Where Should The Store Be Located?

Assuming all other factors are equal, the best location for the store is on the right as visitors exit towards car parking, bus loading zones and public transportation. Location, location, location location for commercial retail.

What Size Store Is Needed?

The primary factor affecting the size of the store is visitation when the store is open plus the customers who will use the store as a destination. The size of the building, number of galleries, pieces in the collection or the operations budget are of little importance in determining the proper size of the store. Other factors include accommodating visitation ebbs and flows (especially flows), available space and unusual fixture and product size considerations.

What Size Storage and Office Space Is Required?

There should be office and at least some storage space immediately adjacent to, and directly accessible from, the store. As a general rule of thumb, the total office and storage space should be around thirty-five percent of the selling space. This percentage, however, is greatly affected by the storage capacity built into the store fixtures and by the bulk buying patterns and book and catalog printing programs of the museum.

Is The Product Secure From Receiving To Sale?

Products must be in a secure environment from the time they are delivered to the museum until they come under the control of store personnel. This may start with secure temporary storage cages near loading docks and include a retail space that can be closed and locked when not open for business.

Design Development

What's The Relative Value Of The Product Categories?

The answer to this question will help allocate a finite amount of space so each product generates as much revenue and profit as possible for the space used. For each product category, revenue, profit margin, turnover and space required for merchandising should be compared to the other product categories in the store, not to other stores or industry standards.

The goal for this comparison is to determine if the product categories that best support store are given sufficient space and the space devoted to less important categories is kept in balance. Books is to the same comparative standards.

Will The Layout and Design Help To Increase Incremental Sales?

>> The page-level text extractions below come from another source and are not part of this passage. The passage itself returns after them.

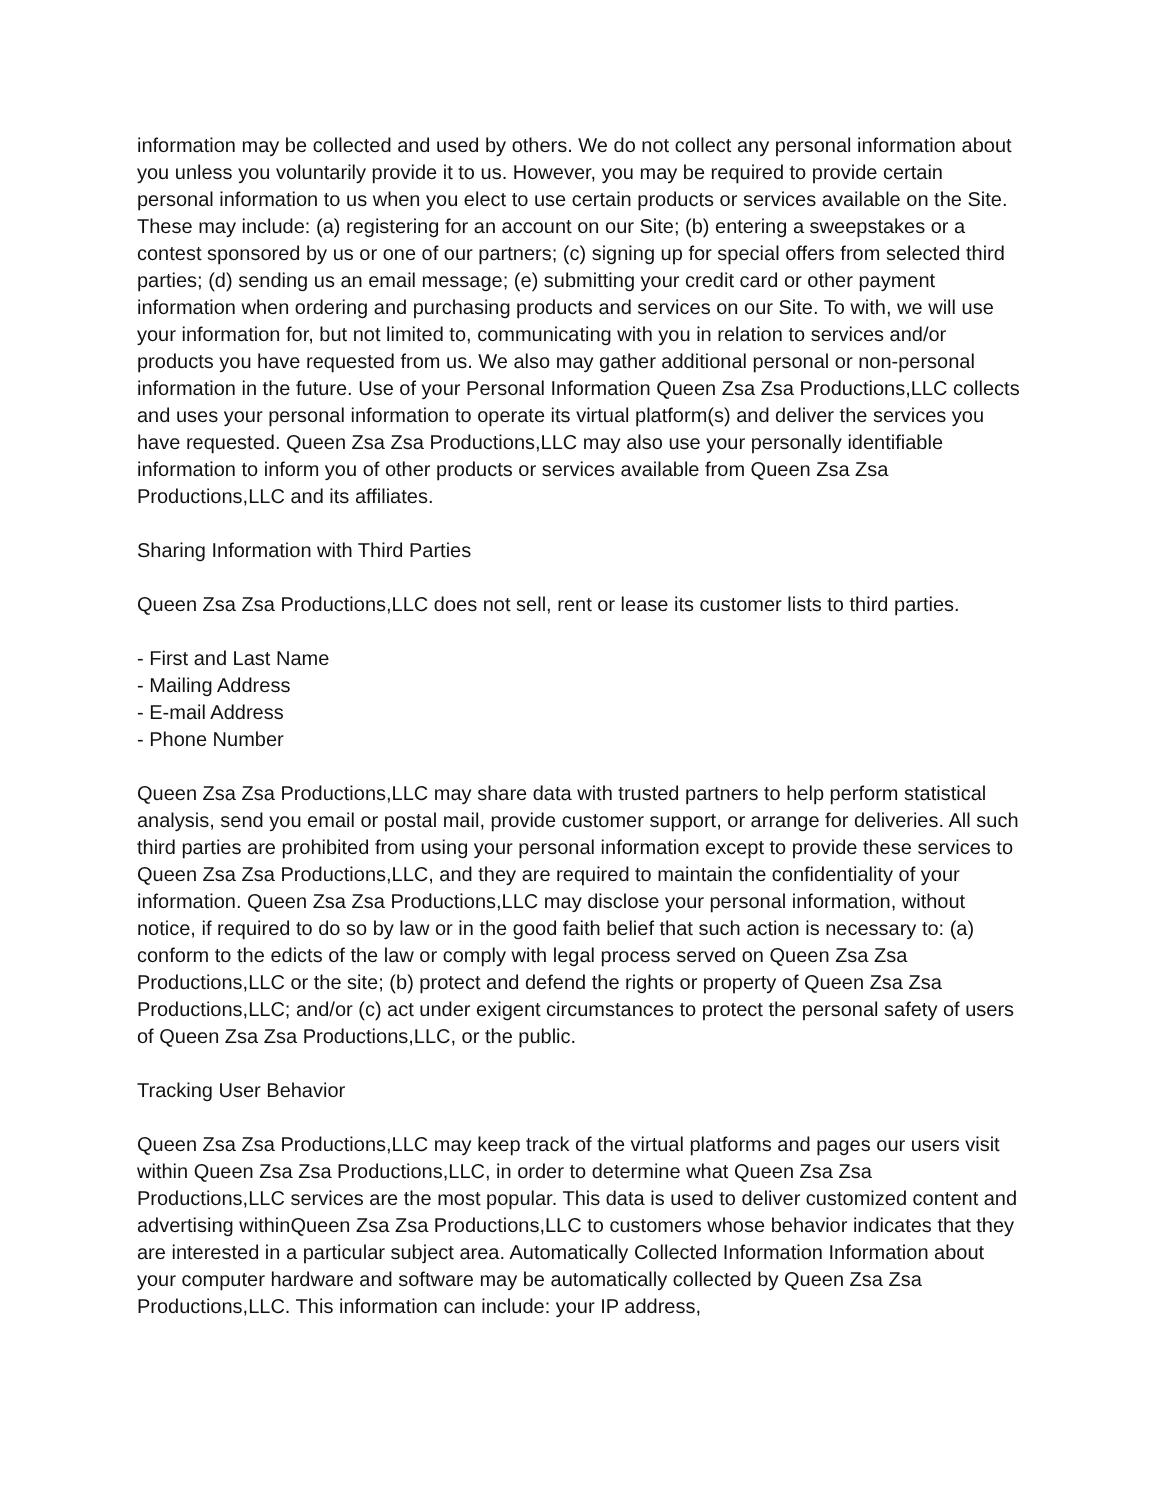information may be collected and used by others. We do not collect any personal information about you unless you voluntarily provide it to us. However, you may be required to provide certain personal information to us when you elect to use certain products or services available on the Site. These may include: (a) registering for an account on our Site; (b) entering a sweepstakes or a contest sponsored by us or one of our partners; (c) signing up for special offers from selected third parties; (d) sending us an email message; (e) submitting your credit card or other payment information when ordering and purchasing products and services on our Site. To with, we will use your information for, but not limited to, communicating with you in relation to services and/or products you have requested from us. We also may gather additional personal or non-personal information in the future. Use of your Personal Information Queen Zsa Zsa Productions,LLC collects and uses your personal information to operate its virtual platform(s) and deliver the services you have requested. Queen Zsa Zsa Productions,LLC may also use your personally identifiable information to inform you of other products or services available from Queen Zsa Zsa Productions,LLC and its affiliates.
Sharing Information with Third Parties
Queen Zsa Zsa Productions,LLC does not sell, rent or lease its customer lists to third parties.
- First and Last Name
- Mailing Address
- E-mail Address
- Phone Number
Queen Zsa Zsa Productions,LLC may share data with trusted partners to help perform statistical analysis, send you email or postal mail, provide customer support, or arrange for deliveries. All such third parties are prohibited from using your personal information except to provide these services to Queen Zsa Zsa Productions,LLC, and they are required to maintain the confidentiality of your information. Queen Zsa Zsa Productions,LLC may disclose your personal information, without notice, if required to do so by law or in the good faith belief that such action is necessary to: (a) conform to the edicts of the law or comply with legal process served on Queen Zsa Zsa Productions,LLC or the site; (b) protect and defend the rights or property of Queen Zsa Zsa Productions,LLC; and/or (c) act under exigent circumstances to protect the personal safety of users of Queen Zsa Zsa Productions,LLC, or the public.
Tracking User Behavior
Queen Zsa Zsa Productions,LLC may keep track of the virtual platforms and pages our users visit within Queen Zsa Zsa Productions,LLC, in order to determine what Queen Zsa Zsa Productions,LLC services are the most popular. This data is used to deliver customized content and advertising withinQueen Zsa Zsa Productions,LLC to customers whose behavior indicates that they are interested in a particular subject area. Automatically Collected Information Information about your computer hardware and software may be automatically collected by Queen Zsa Zsa Productions,LLC. This information can include: your IP address,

Perhaps the most critical, and in some respects the easiest, way to increase revenue is to people to buy more... Now! This is especially important for museum stores because so many visitors are infrequent or one-time customers. Granted, the best way to do this is through great customer service and proactive selling, but the layout and design, especially providing attractive display areas, should augment those efforts.

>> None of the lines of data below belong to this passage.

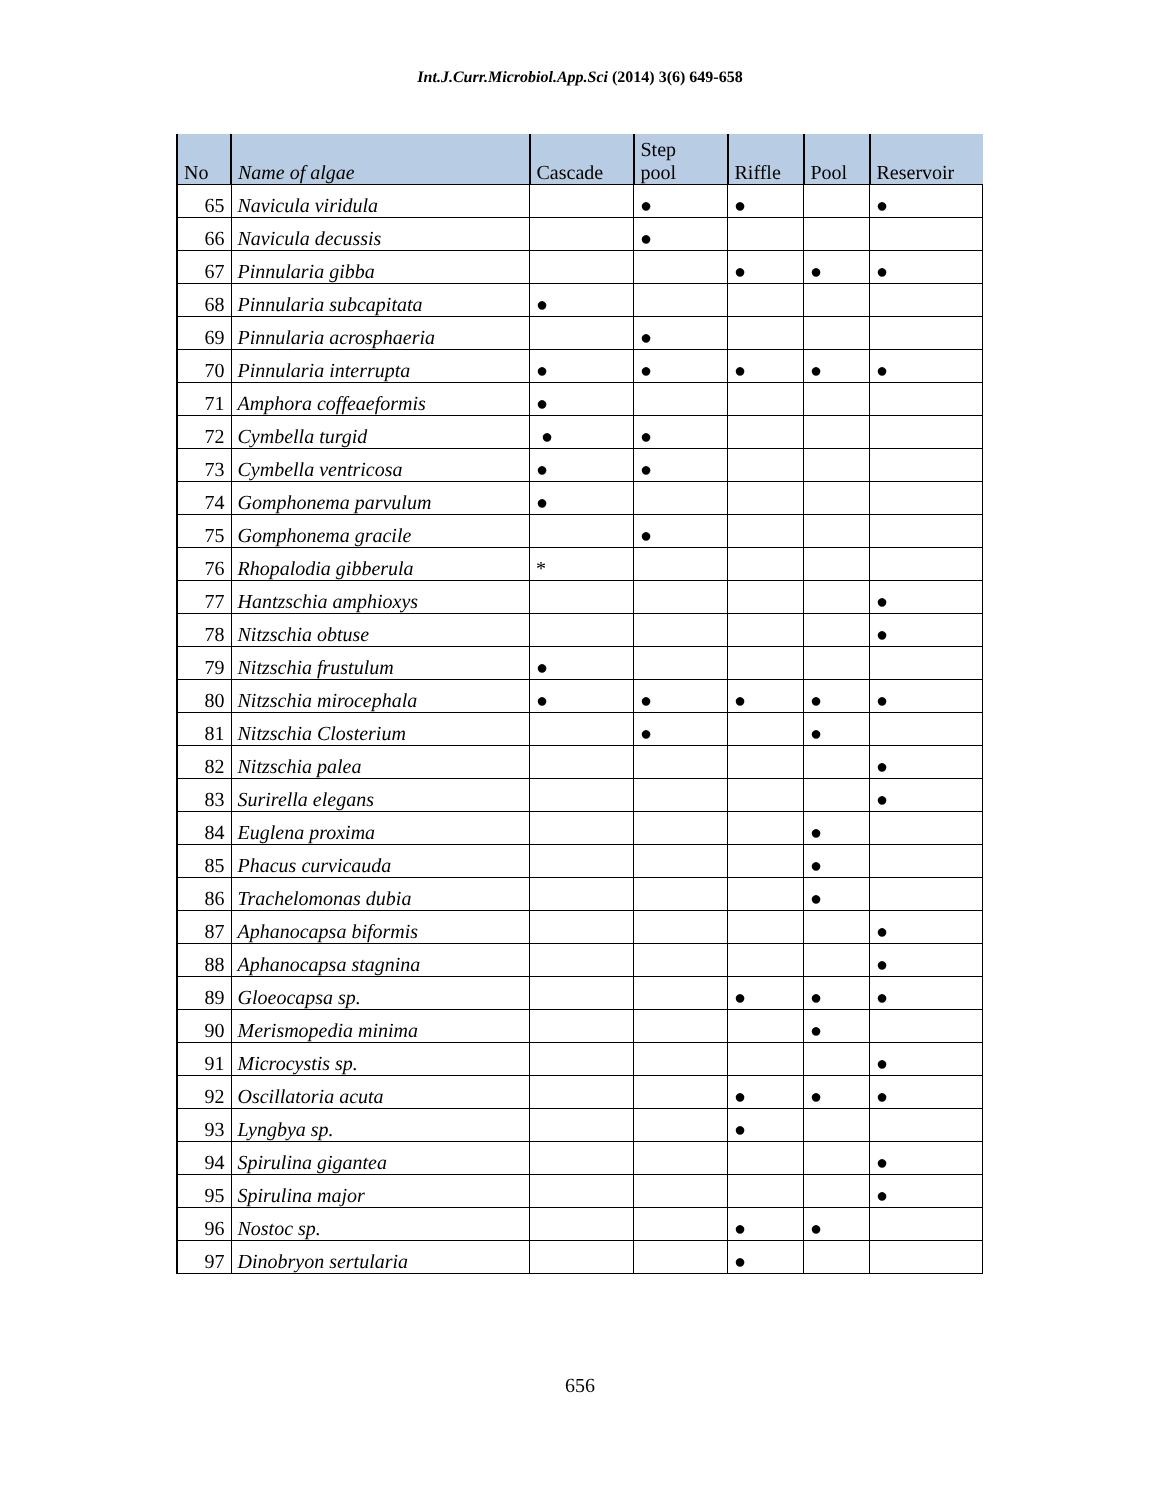Int.J.Curr.Microbiol.App.Sci (2014) 3(6) 649-658
| No | Name of algae | Cascade | Step pool | Riffle | Pool | Reservoir |
| --- | --- | --- | --- | --- | --- | --- |
| 65 | Navicula viridula | | ● | ● | | ● |
| 66 | Navicula decussis | | ● | | | |
| 67 | Pinnularia gibba | | | ● | ● | ● |
| 68 | Pinnularia subcapitata | ● | | | | |
| 69 | Pinnularia acrosphaeria | | ● | | | |
| 70 | Pinnularia interrupta | ● | ● | ● | ● | ● |
| 71 | Amphora coffeaeformis | ● | | | | |
| 72 | Cymbella turgid | ● | ● | | | |
| 73 | Cymbella ventricosa | ● | ● | | | |
| 74 | Gomphonema parvulum | ● | | | | |
| 75 | Gomphonema gracile | | ● | | | |
| 76 | Rhopalodia gibberula | * | | | | |
| 77 | Hantzschia amphioxys | | | | | ● |
| 78 | Nitzschia obtuse | | | | | ● |
| 79 | Nitzschia frustulum | ● | | | | |
| 80 | Nitzschia mirocephala | ● | ● | ● | ● | ● |
| 81 | Nitzschia Closterium | | ● | | ● | |
| 82 | Nitzschia palea | | | | | ● |
| 83 | Surirella elegans | | | | | ● |
| 84 | Euglena proxima | | | | ● | |
| 85 | Phacus curvicauda | | | | ● | |
| 86 | Trachelomonas dubia | | | | ● | |
| 87 | Aphanocapsa biformis | | | | | ● |
| 88 | Aphanocapsa stagnina | | | | | ● |
| 89 | Gloeocapsa sp. | | | ● | ● | ● |
| 90 | Merismopedia minima | | | | ● | |
| 91 | Microcystis sp. | | | | | ● |
| 92 | Oscillatoria acuta | | | ● | ● | ● |
| 93 | Lyngbya sp. | | | ● | | |
| 94 | Spirulina gigantea | | | | | ● |
| 95 | Spirulina major | | | | | ● |
| 96 | Nostoc sp. | | | ● | ● | |
| 97 | Dinobryon sertularia | | | ● | | |
656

Does The Design Encourage Customers To Linger and Move Throughout The Store?

The more time a customer spends in the store, even if customer service is not what it could be, the better chance there is they will find something to buy. Simply asked, is the store a place where customers will want to spend time? Is the merchandising space off to the sides and towards the back of the space attractive enough to draw foot-traffic to these areas? In addition to the product selection, will the combination of general ambiance including lighting, flooring and music, compelling merchandising and displays of product extend the time the customer spends in the store?

Do The Fixtures Enhance The Overall Image Of The Store?

Every aspect of fixturing should support the pricing and value of the products in the store. If the museum is a more sophisticated institution with a higher-priced product selection, the fixtures must help to create an ambiance that enhances the perceived value. Stores selling lower-priced, less sophisticated products can have simpler fixturing.

What's The Greatest Design Gift To A Museum Store?

Because of product selection responses to periodic exhibit rotation and traveling and exhibits, the most beneficial feature that can be designed into a store is fixture flexibility. Jewelry and posters, for example, need dedicated fixtures, but most of the remainder of the store will benefit from casters under freestanding fixtures so the store can be rearranged more easily; adjustable shelves so taller and shorter products can be accommodated and a vertical merchandising system that helps to make efficient use of the area above each square foot of merchandisable space.